The State Attorney’s Office is evaluating whether there was negligence involved in the prisoner’s death, the ministry said.
ABC said its investigation linked Zygier, also known as Ben Alon and 34 years old at the time of his death, to a figure dubbed “Prisoner X” in a 2010 report by the Ynet news website that said the detainee was being held in Israel’s Ayalon prison.
After Zygier’s detention, Australia sought assurances from Israel that he wouldn’t be mistreated and should be allowed legal representation, Carr said.
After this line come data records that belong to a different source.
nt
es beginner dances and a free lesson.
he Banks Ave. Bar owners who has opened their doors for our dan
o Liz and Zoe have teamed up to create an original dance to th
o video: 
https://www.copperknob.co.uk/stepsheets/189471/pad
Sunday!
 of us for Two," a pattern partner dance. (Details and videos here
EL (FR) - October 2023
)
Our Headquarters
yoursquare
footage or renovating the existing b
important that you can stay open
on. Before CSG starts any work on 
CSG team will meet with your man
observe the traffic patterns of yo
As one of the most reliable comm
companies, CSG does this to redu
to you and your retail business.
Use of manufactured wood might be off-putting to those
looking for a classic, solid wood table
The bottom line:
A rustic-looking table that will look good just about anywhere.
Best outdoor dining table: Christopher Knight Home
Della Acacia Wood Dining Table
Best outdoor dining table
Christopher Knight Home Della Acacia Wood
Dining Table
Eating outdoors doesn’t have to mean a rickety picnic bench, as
He ordered a review into government processes after saying earlier that the Australian embassy in Tel Aviv had informed him it had no information about Zygier’s death.
Julie Bishop, deputy leader of Australia’s Liberal-National opposition, met the Israeli Ambassador to Canberra Yuval Rotem yesterday and expressed concern over the ABC report, she said today.
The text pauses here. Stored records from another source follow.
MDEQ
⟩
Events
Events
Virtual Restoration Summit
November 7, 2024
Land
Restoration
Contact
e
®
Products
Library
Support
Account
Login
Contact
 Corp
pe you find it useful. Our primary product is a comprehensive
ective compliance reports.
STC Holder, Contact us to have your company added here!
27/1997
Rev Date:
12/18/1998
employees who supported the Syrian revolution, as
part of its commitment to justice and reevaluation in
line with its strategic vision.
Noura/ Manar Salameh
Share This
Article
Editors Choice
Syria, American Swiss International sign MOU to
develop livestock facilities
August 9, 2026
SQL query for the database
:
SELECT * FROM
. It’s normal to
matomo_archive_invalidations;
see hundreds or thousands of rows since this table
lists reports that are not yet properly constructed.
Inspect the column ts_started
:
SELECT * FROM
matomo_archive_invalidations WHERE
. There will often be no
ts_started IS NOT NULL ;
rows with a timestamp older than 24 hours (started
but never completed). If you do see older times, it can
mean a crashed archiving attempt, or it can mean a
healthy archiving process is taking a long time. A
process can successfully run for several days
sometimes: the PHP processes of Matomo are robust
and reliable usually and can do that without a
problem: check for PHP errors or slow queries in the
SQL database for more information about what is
Zygier was one of at least three dual Australian-Israeli citizens being investigated in early 2010 by the Australian Security Intelligence Organisation over suspicions they were spying for Israel, Fairfax Media said today, without saying where it obtained the information.
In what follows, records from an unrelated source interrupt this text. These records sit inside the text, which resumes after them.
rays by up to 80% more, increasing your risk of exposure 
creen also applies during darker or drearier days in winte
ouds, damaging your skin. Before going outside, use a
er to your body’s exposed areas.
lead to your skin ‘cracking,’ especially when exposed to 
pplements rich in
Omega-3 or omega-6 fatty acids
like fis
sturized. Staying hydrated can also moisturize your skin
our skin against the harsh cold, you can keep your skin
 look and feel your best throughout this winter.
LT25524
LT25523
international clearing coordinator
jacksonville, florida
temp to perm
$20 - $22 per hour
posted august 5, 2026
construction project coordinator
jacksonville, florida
ABC said that Zygier began working for Mossad after emigrating to Israel 12 years ago. He hanged himself in Ayalon prison three years ago after being arrested for unknown reasons, the network reported, without saying where it got the information.
Zehava Gal-On, chairwoman of Israel’s opposition Meretz party, yesterday issued a call in parliament for the government to offer a fuller account of the story and criticized the censorship of local media.
“It’s funny that some people still think that in this digital age you can stop information from getting out,” Gal-On told Army Radio. “The authorities in Israel are fighting yesterday’s war.”
One of Zygier’s Israeli lawyers said today he spoke with his client a day before he died and saw no signs to indicate he was contemplating suicide.
“I patiently heard him out, to my mind he seemed rational, and he didn’t display any exceptional feelings of self-pity,” attorney Avigdor Feldman said in an interview on Army Radio.
An Australian journalist spoke with Zygier in 2009 over allegations that he helped set up a Mossad front company in Europe to sell electronic equipment to Iran, the Guardian reported today. Zygier “denied everything,” reporter Jason Katsoukis told the Guardian.
The Brisbane Times reported today that unidentified Australian security officials suspect that prior to his arrest, Zygier may have been about to expose Israeli use of Australian passports for espionage purposes. The officials said their government was informed of his arrest just after Dubai police announced that Australian passports were used by three of the suspects in the alleged Mossad assassination a month earlier of Hamas operative Mahmoud al-Mabhouh.
In May, 2010, Australia expelled an Israeli diplomat to protest what it said was the “involvement of state intelligence” in fake Australian passports linked to the killing of Mabhouh. Israel has never acknowledged its involvement in the Dubai operation.